┌─ Data provided
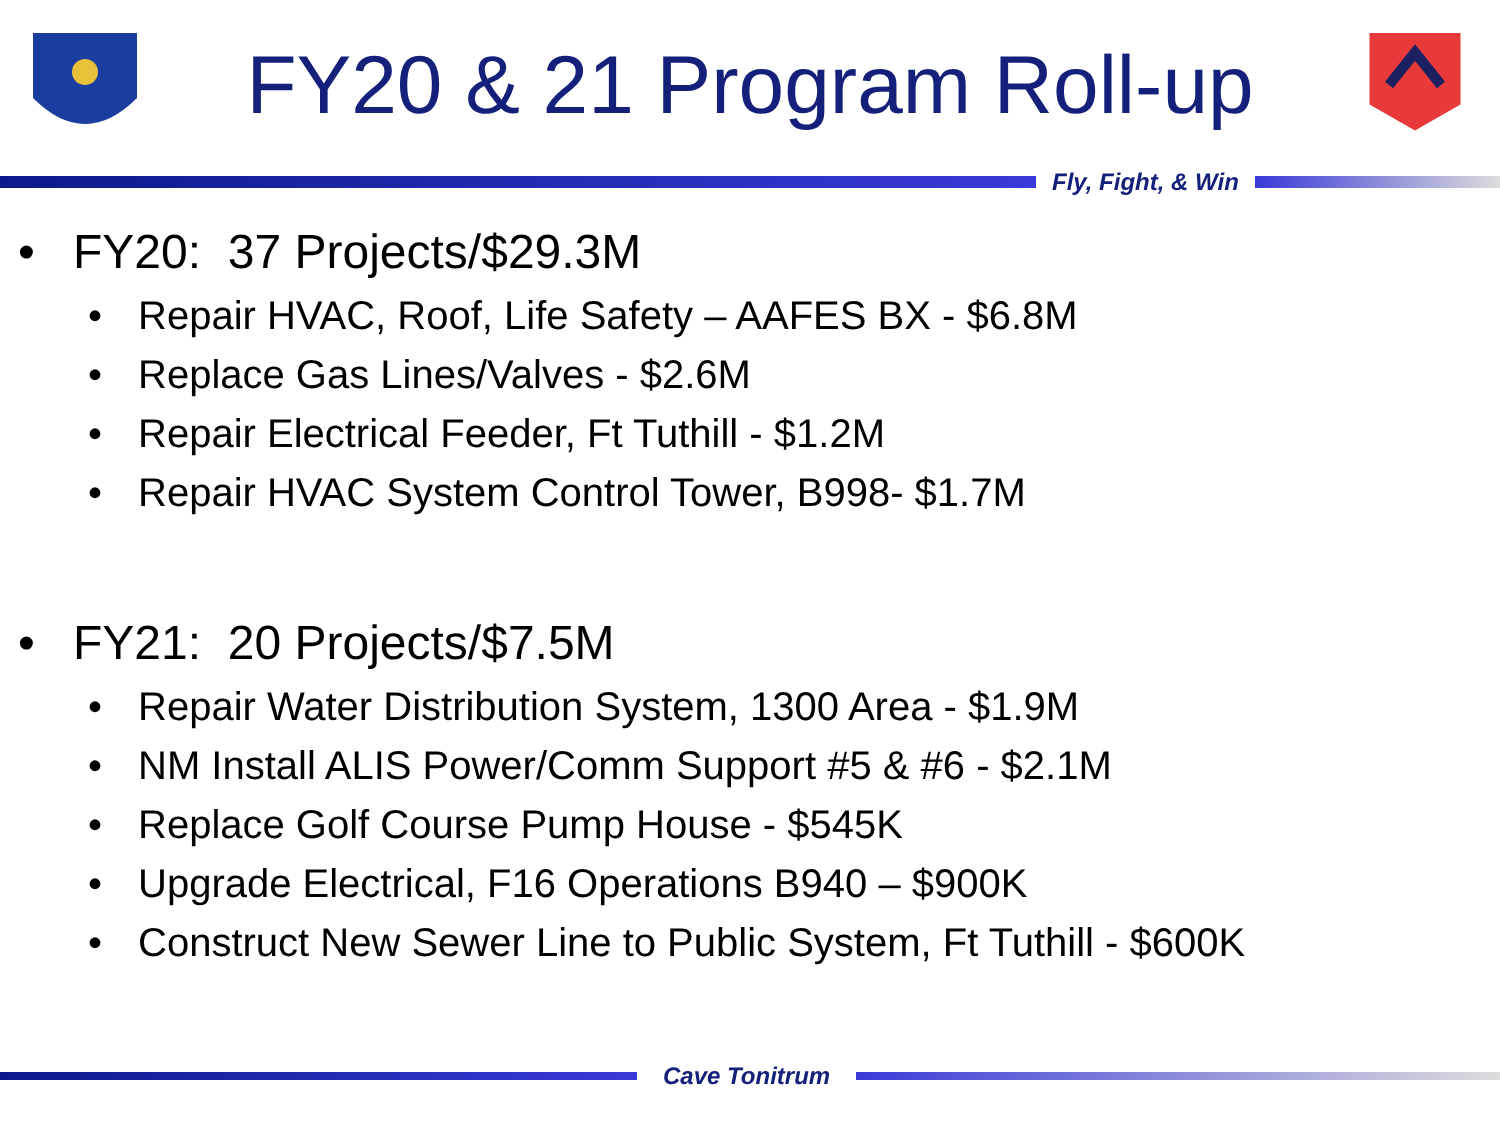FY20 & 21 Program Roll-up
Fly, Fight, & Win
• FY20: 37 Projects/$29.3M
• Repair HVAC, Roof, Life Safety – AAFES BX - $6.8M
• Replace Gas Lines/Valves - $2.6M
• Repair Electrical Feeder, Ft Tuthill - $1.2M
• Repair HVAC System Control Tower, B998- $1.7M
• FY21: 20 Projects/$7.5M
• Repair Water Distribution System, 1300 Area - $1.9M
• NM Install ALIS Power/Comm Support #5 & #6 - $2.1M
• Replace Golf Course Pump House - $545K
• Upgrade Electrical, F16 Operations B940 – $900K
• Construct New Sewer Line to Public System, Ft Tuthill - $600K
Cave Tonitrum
└─
┌─ Data provided
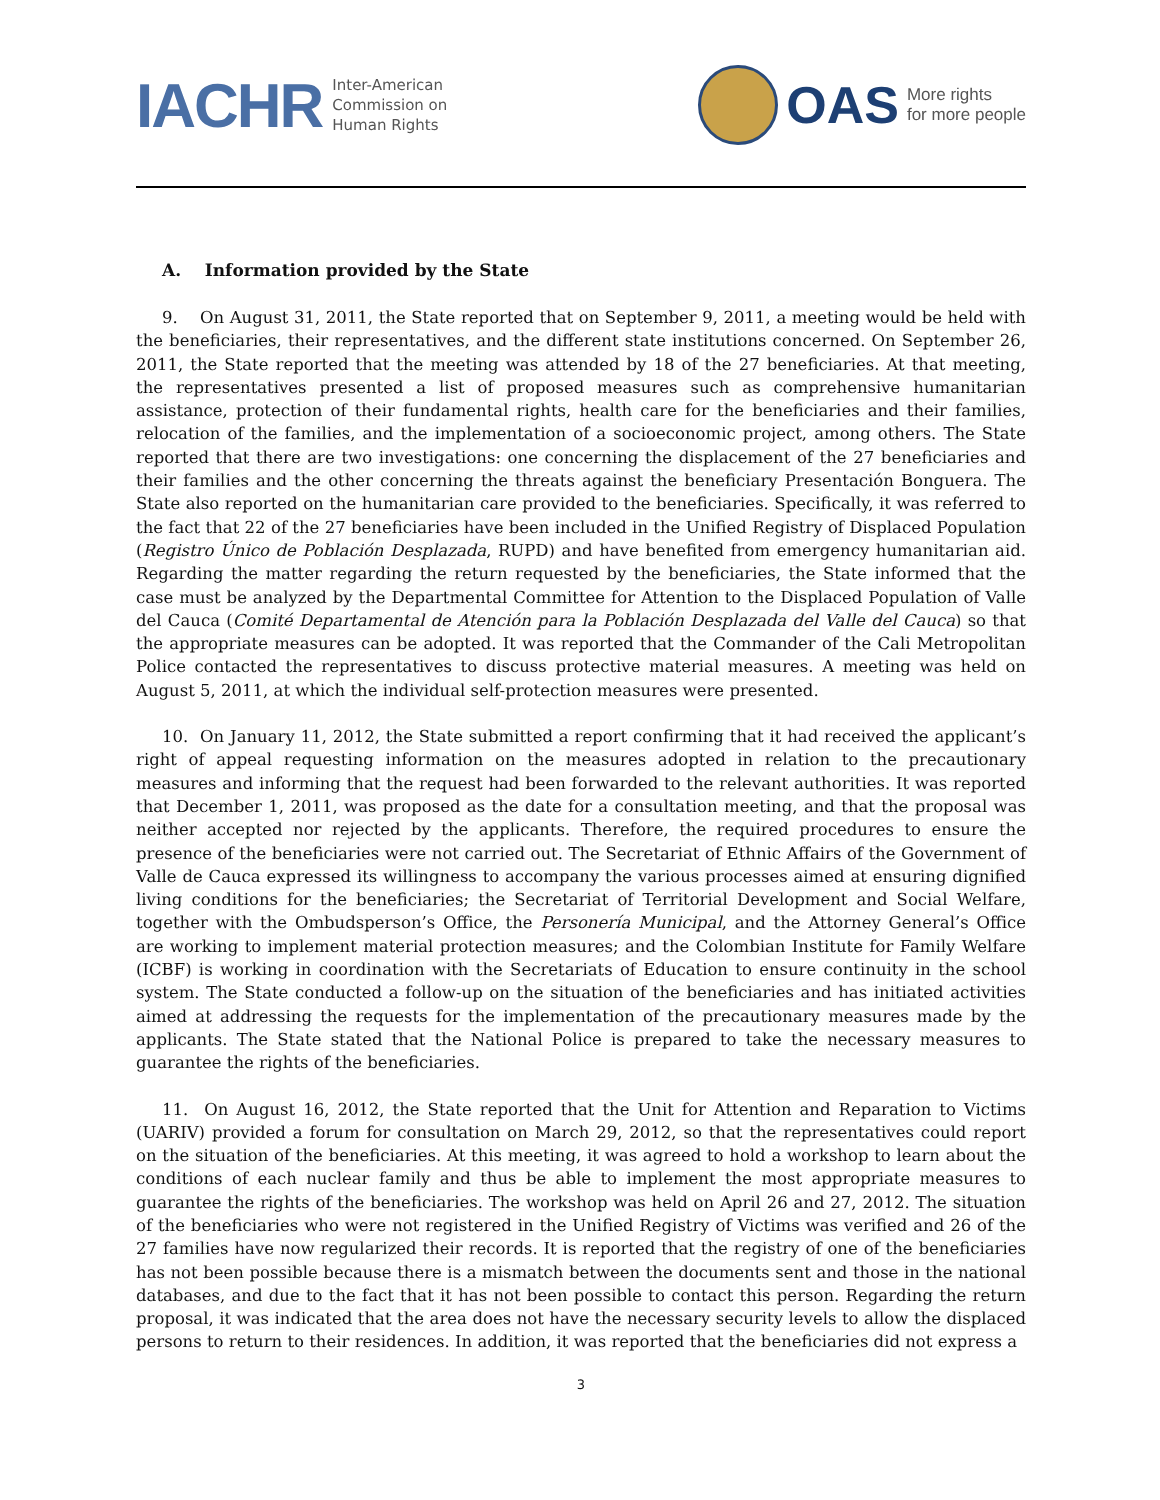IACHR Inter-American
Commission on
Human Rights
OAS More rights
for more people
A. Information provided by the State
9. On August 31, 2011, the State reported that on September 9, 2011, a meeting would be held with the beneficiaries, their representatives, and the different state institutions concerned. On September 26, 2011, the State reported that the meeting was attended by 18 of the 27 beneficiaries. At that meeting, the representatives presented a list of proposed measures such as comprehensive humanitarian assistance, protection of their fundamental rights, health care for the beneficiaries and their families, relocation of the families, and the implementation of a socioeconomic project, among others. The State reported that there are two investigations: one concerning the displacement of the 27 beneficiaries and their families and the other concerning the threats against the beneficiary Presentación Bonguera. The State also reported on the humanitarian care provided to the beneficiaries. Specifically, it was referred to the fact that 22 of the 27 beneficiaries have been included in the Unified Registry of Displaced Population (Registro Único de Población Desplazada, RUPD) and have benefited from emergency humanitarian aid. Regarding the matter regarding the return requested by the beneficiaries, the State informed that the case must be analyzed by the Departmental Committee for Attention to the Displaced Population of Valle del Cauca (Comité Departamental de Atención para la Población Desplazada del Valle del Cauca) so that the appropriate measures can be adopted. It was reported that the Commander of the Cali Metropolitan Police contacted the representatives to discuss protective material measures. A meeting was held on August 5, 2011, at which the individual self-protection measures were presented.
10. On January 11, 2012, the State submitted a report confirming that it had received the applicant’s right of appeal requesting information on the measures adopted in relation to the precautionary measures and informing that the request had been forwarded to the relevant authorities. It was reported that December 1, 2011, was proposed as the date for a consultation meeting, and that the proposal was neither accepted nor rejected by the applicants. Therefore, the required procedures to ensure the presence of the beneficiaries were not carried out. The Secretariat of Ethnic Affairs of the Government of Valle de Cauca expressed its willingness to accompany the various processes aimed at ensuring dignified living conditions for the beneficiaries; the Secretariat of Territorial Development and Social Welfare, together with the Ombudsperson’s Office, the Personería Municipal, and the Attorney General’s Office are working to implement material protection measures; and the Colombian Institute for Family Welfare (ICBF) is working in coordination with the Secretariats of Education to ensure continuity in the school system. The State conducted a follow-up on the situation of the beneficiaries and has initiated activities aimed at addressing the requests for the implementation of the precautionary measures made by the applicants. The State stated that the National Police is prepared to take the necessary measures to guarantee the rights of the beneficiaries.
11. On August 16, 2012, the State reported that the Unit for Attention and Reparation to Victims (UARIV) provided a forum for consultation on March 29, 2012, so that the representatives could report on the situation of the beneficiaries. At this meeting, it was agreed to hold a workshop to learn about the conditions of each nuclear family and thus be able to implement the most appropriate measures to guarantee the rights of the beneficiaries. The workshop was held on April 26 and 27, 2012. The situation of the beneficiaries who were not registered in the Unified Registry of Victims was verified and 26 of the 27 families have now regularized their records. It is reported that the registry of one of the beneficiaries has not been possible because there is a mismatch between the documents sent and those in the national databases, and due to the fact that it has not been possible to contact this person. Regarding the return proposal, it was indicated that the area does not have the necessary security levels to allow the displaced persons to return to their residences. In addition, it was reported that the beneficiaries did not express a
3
└─
┌─ Data provided
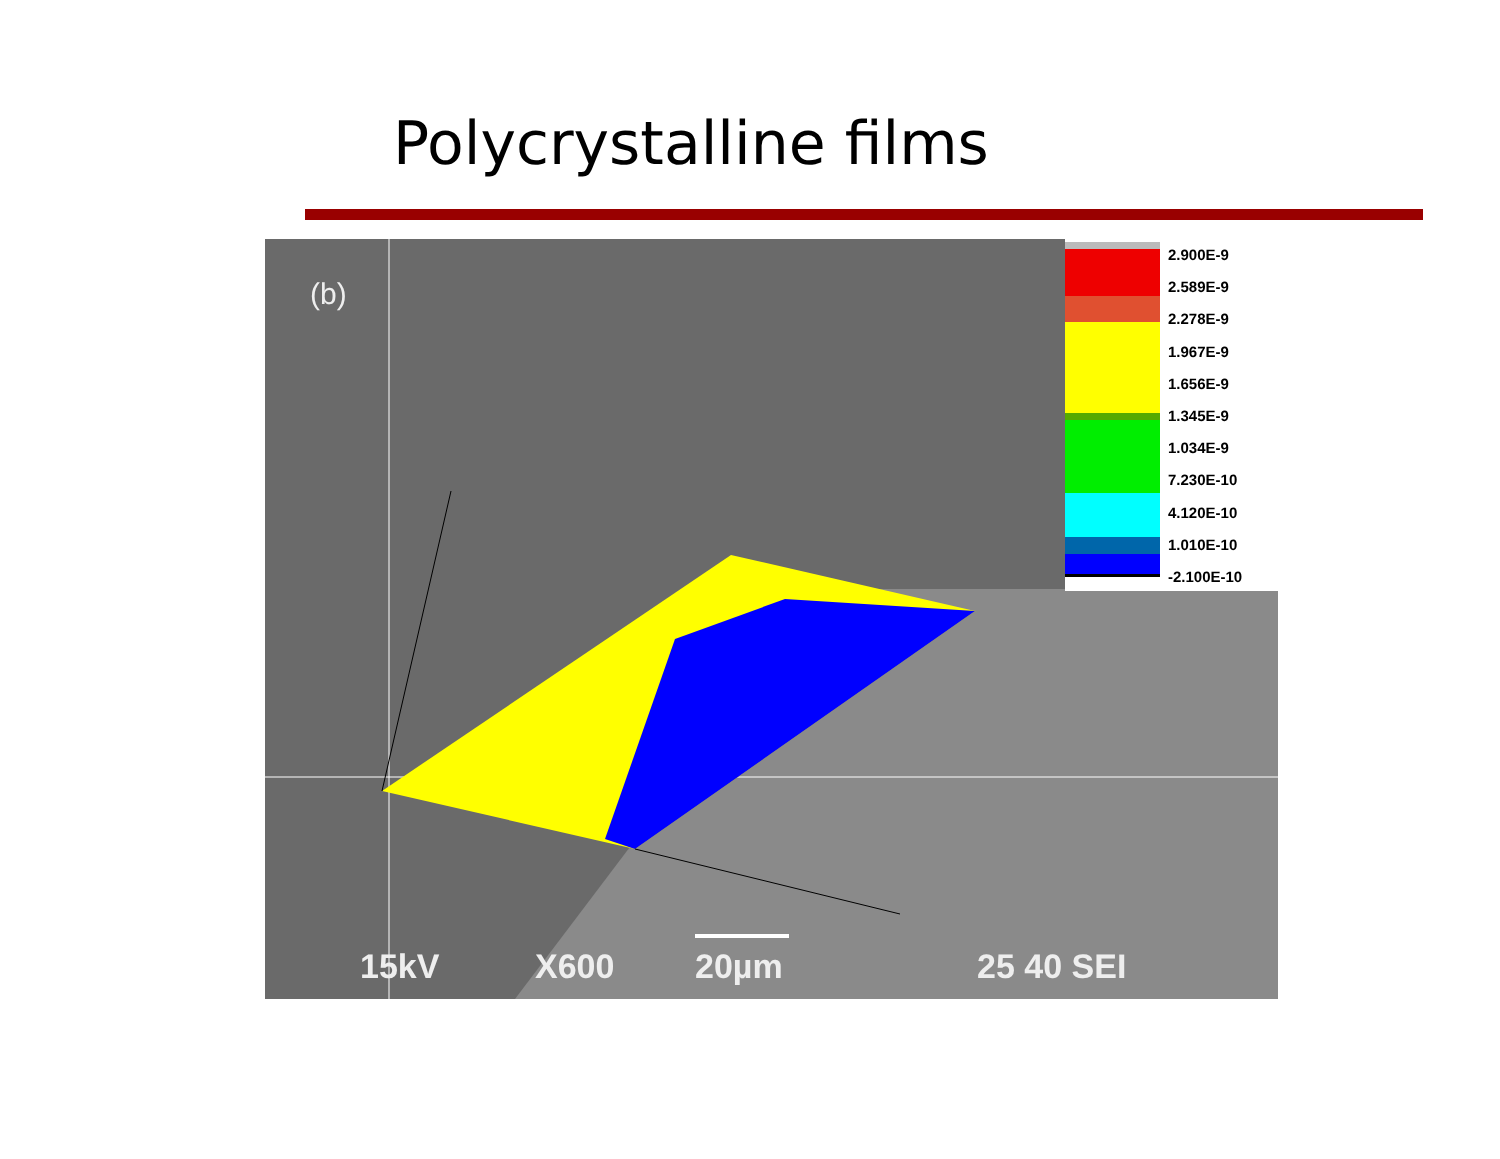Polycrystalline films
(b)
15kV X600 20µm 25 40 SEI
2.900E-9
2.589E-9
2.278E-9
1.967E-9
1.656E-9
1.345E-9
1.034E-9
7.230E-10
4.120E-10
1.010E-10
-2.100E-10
└─
◆ **Exercise**
Out of the records above, return only the lines from the one with "FY20 & 21 Program Roll-up" through the one with "Cave Tonitrum", exactly, and none of the pictures.

◆ **Answer for this exercise**
FY20 & 21 Program Roll-up
Fly, Fight, & Win
• FY20: 37 Projects/$29.3M
• Repair HVAC, Roof, Life Safety – AAFES BX - $6.8M
• Replace Gas Lines/Valves - $2.6M
• Repair Electrical Feeder, Ft Tuthill - $1.2M
• Repair HVAC System Control Tower, B998- $1.7M
• FY21: 20 Projects/$7.5M
• Repair Water Distribution System, 1300 Area - $1.9M
• NM Install ALIS Power/Comm Support #5 & #6 - $2.1M
• Replace Golf Course Pump House - $545K
• Upgrade Electrical, F16 Operations B940 – $900K
• Construct New Sewer Line to Public System, Ft Tuthill - $600K
Cave Tonitrum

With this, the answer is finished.